* [AIM OF THE TASK]
Format the part of the listing that opens with the line containing "Леерное оборудование" and closes with the line containing "Пульты управления" as a Markdown table with the columns Row and Text. Number each line and leave out any blank ones.
=== Section Start ===
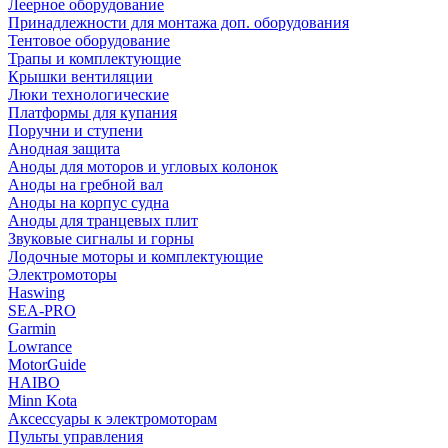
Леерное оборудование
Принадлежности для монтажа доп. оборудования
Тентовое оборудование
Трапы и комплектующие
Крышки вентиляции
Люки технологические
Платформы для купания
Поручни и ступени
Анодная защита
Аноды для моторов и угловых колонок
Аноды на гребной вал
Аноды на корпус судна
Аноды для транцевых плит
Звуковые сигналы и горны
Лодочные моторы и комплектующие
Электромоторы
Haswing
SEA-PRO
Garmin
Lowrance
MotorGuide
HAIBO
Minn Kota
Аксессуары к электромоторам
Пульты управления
=== Section End ===
=== Section Start ===
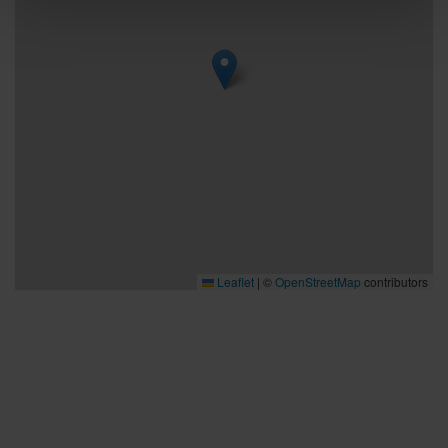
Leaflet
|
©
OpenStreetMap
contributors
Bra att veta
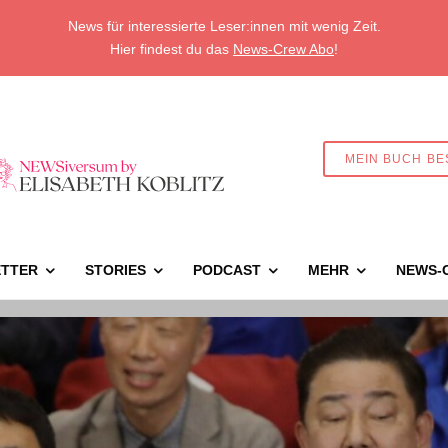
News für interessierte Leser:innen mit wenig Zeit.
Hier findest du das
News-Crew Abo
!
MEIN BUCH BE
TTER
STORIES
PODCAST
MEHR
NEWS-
=== Section End ===
* [TASK RESPONSE]
| Row | Text |
|---|---|
| 1 | Леерное оборудование |
| 2 | Принадлежности для монтажа доп. оборудования |
| 3 | Тентовое оборудование |
| 4 | Трапы и комплектующие |
| 5 | Крышки вентиляции |
| 6 | Люки технологические |
| 7 | Платформы для купания |
| 8 | Поручни и ступени |
| 9 | Анодная защита |
| 10 | Аноды для моторов и угловых колонок |
| 11 | Аноды на гребной вал |
| 12 | Аноды на корпус судна |
| 13 | Аноды для транцевых плит |
| 14 | Звуковые сигналы и горны |
| 15 | Лодочные моторы и комплектующие |
| 16 | Электромоторы |
| 17 | Haswing |
| 18 | SEA-PRO |
| 19 | Garmin |
| 20 | Lowrance |
| 21 | MotorGuide |
| 22 | HAIBO |
| 23 | Minn Kota |
| 24 | Аксессуары к электромоторам |
| 25 | Пульты управления |